= Malcev Lie algebra =

In mathematics, a Malcev Lie algebra, or Mal'tsev Lie algebra, is a generalization of a rational nilpotent Lie algebra, and Malcev groups are similar. Both were introduced by Quillen (1969), based on the work of (Mal'cev 1949).

==Definition==

According to Papadima & Suciu (2004) a Malcev Lie algebra is a rational Lie algebra $L$ together with a complete, descending ${\mathbb Q}$-vector space filtration $\{F_r L\}_{r\ge 1}$, such that:

- $F_1 L = L$
- $[F_rL, F_sL]\subset F_{r+s}L$
- the associated graded Lie algebra $\oplus_{r\ge 1} F_rL/F_{r+1}L$ is generated by elements of degree one.

==Applications==
===Relation to Hopf algebras===
Quillen (1969) showed that Malcev Lie algebras and Malcev groups are both equivalent to complete Hopf algebras, i.e., Hopf algebras H endowed with a filtration so that H is isomorphic to $\varprojlim H / F_n H$. The functors involved in these equivalences are as follows: a Malcev group G is mapped to the completion (with respect to the augmentation ideal) of its group ring QG, with inverse given by the group of grouplike elements of a Hopf algebra H, essentially those elements 1 + x such that $\Delta (x) = x \otimes x$. From complete Hopf algebras to Malcev Lie algebras one gets by taking the (completion of) primitive elements, with inverse functor given by the completion of the universal enveloping algebra.

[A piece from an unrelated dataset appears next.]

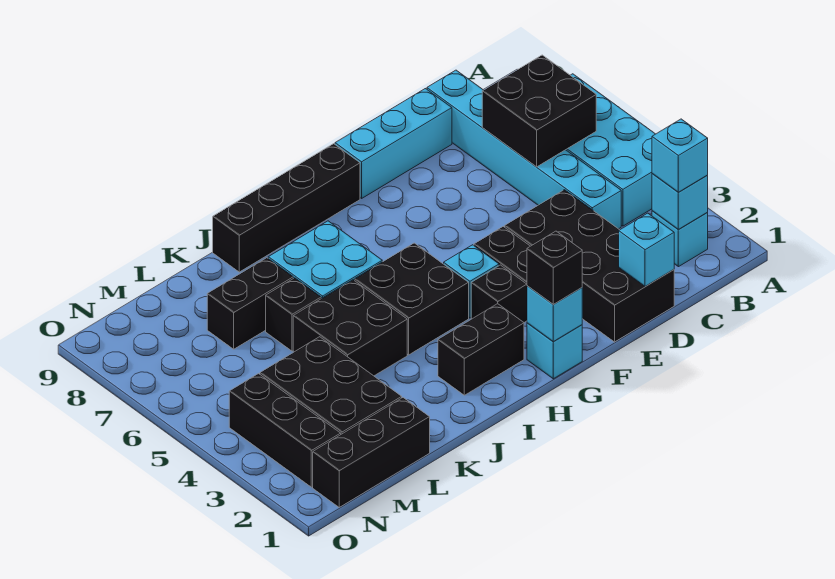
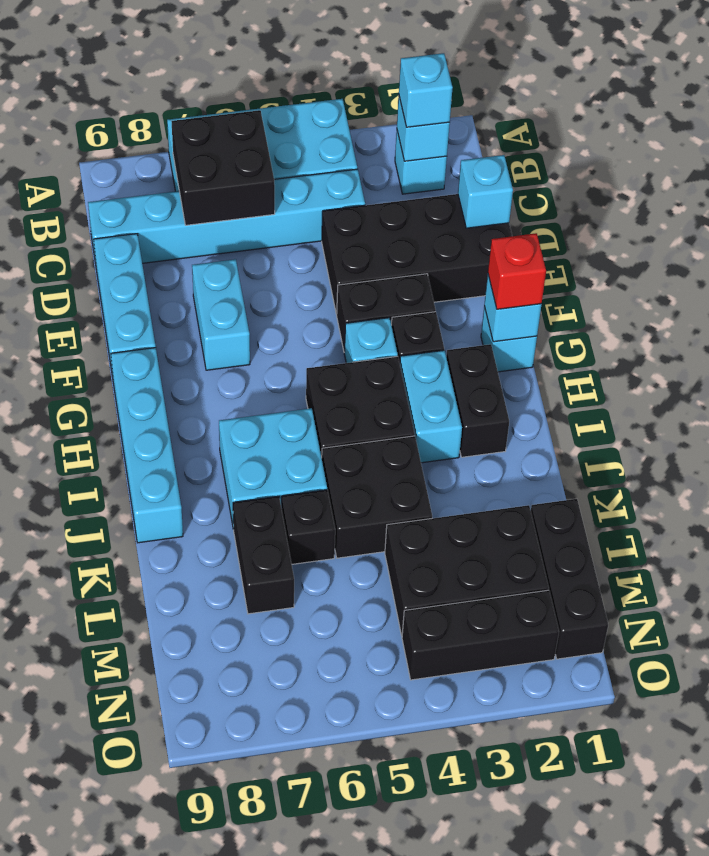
none -> cyan 1x2 brick [192,259,250,370]
black 1x1 brick [527,231,582,305] -> red 1x1 brick [488,233,546,309]
black 1x4 brick [213,144,360,272] -> cyan 1x4 brick [111,348,183,543]
none -> cyan 1x2 brick [400,350,462,463]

This equivalence of categories was used by Goodwillie (1986) to prove that, after tensoring with Q, relative K-theory K(A, I), for a nilpotent ideal I, is isomorphic to relative cyclic homology HC(A, I). This theorem was a pioneering result in the area of trace methods.

===Hodge theory===
Malcev Lie algebras also arise in the theory of mixed Hodge structures.